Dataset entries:
* * *

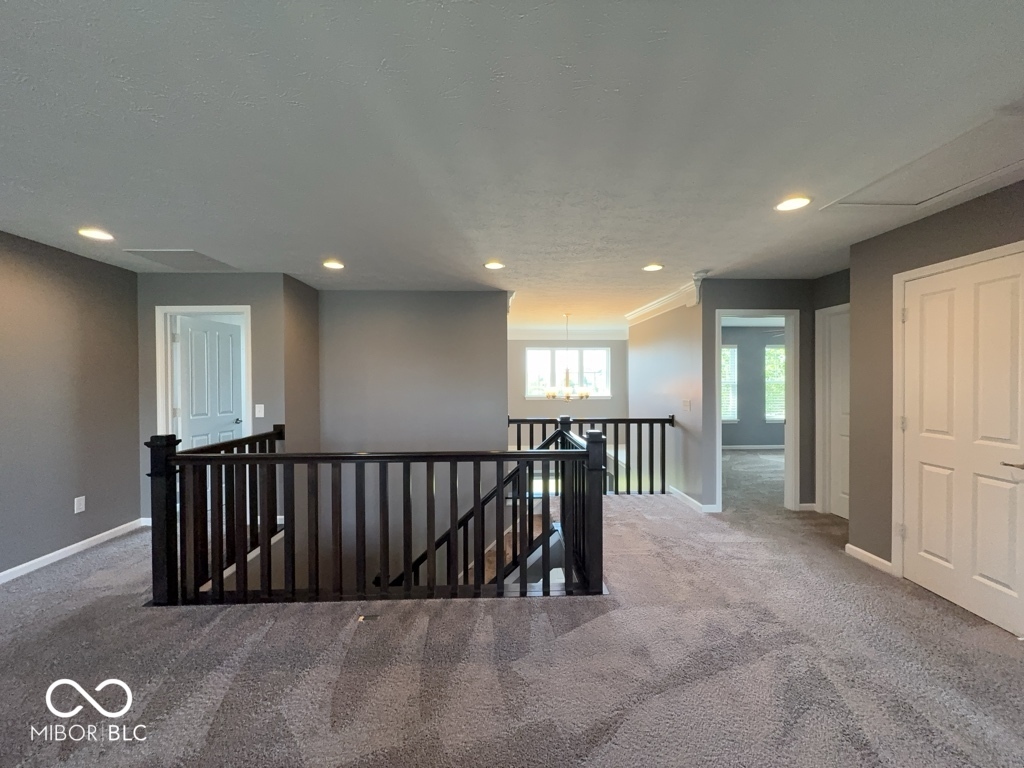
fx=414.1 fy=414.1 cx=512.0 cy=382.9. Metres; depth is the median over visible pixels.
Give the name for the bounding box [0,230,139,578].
left wall
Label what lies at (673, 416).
back railing
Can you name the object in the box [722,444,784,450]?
baseboard
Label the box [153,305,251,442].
door frame
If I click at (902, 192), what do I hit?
attic hatch
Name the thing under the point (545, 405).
far wall
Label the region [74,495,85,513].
wall outlet
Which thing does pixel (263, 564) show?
stair railing
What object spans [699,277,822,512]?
doorway wall
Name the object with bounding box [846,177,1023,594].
right wall
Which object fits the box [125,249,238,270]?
ceiling vent
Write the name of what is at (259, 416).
light switch
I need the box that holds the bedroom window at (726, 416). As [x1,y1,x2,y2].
[720,343,738,422]
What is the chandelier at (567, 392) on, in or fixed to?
hanging from the ceiling
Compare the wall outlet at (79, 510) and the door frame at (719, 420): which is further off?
the door frame at (719, 420)
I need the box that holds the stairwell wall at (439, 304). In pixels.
[320,290,509,586]
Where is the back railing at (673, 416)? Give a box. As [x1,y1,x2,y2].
[507,414,673,494]
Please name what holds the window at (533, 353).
in the far wall at (545, 405)
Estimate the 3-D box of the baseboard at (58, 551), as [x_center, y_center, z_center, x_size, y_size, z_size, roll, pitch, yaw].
[-3.528,1.356,1.535,0.015,0.084,4.936,0,1,-2]
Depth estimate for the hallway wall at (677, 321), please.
5.03 m
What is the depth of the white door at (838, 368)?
4.17 m
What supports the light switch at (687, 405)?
attached to the hallway wall at (677, 321)
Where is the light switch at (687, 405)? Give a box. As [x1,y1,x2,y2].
[682,399,690,410]
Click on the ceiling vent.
(189, 252)
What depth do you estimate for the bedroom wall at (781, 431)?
8.35 m
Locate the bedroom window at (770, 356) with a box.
[764,342,785,421]
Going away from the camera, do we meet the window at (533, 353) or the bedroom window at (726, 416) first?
the bedroom window at (726, 416)
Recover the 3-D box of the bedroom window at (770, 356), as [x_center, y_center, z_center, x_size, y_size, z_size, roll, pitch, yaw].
[5.648,-0.006,8.447,1.114,1.598,0.130,0,1,-2]
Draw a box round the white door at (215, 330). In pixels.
[175,315,242,450]
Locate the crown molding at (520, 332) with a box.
[507,327,628,339]
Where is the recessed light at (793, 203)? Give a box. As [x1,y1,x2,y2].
[774,195,811,211]
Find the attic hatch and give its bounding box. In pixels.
[818,111,1023,211]
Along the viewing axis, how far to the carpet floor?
2.01 m
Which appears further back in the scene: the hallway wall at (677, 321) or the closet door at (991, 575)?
the hallway wall at (677, 321)
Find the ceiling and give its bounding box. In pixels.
[0,0,1023,332]
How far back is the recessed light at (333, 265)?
3.70 m
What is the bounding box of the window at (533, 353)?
[524,346,610,398]
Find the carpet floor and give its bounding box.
[0,451,1023,767]
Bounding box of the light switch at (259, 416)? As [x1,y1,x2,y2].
[254,404,264,417]
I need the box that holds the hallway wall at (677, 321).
[627,292,703,507]
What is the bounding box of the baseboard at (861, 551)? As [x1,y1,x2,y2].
[845,542,893,574]
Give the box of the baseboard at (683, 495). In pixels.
[668,486,716,512]
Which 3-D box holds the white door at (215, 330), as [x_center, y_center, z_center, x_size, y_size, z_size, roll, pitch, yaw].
[-3.241,0.345,4.487,0.163,2.021,0.753,0,1,13]
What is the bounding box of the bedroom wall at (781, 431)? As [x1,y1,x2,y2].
[722,325,785,447]
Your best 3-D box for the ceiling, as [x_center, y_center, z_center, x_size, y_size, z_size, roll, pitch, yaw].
[0.779,-1.129,3.669,9.659,0.126,10.697,0,1,-2]
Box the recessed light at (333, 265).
[322,259,344,269]
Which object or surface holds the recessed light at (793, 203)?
in the ceiling
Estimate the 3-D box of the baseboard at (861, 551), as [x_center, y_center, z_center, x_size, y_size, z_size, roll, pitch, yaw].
[2.688,1.317,3.109,0.014,0.082,0.490,0,1,-2]
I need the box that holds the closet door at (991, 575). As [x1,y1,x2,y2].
[901,246,1023,641]
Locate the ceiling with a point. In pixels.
(660, 252)
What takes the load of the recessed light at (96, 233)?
in the ceiling
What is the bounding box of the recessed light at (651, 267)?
[642,263,663,271]
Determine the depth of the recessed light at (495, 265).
3.76 m
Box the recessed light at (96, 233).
[77,227,114,240]
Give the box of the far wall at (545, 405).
[507,336,628,452]
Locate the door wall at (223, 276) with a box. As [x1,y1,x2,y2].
[136,272,285,523]
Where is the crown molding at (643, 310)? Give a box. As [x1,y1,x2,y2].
[625,274,703,325]
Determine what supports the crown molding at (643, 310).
attached to the hallway wall at (677, 321)
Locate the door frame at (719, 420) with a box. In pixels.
[714,308,800,512]
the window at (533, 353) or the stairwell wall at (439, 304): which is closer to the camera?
the stairwell wall at (439, 304)
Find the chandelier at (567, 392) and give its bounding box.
[544,312,592,399]
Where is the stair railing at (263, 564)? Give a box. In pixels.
[147,421,604,606]
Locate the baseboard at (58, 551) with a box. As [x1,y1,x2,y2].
[0,517,146,583]
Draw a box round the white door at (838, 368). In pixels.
[821,307,849,517]
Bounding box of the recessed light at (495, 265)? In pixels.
[484,260,504,269]
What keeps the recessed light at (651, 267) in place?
in the ceiling
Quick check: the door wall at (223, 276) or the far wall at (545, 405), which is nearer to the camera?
the door wall at (223, 276)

* * *

• **Task item**:
With the line that contains "the window at (533, 353) or the stairwell" as the start, output every line through the end of the entries exactly. Add no other lines.

• **Output of the exercise**:
the window at (533, 353) or the stairwell wall at (439, 304): which is closer to the camera?
the stairwell wall at (439, 304)
Find the chandelier at (567, 392) and give its bounding box.
[544,312,592,399]
Where is the stair railing at (263, 564)? Give a box. In pixels.
[147,421,604,606]
Locate the baseboard at (58, 551) with a box. As [x1,y1,x2,y2].
[0,517,146,583]
Draw a box round the white door at (838, 368). In pixels.
[821,307,849,517]
Bounding box of the recessed light at (495, 265)? In pixels.
[484,260,504,269]
What keeps the recessed light at (651, 267) in place?
in the ceiling
Quick check: the door wall at (223, 276) or the far wall at (545, 405), which is nearer to the camera?
the door wall at (223, 276)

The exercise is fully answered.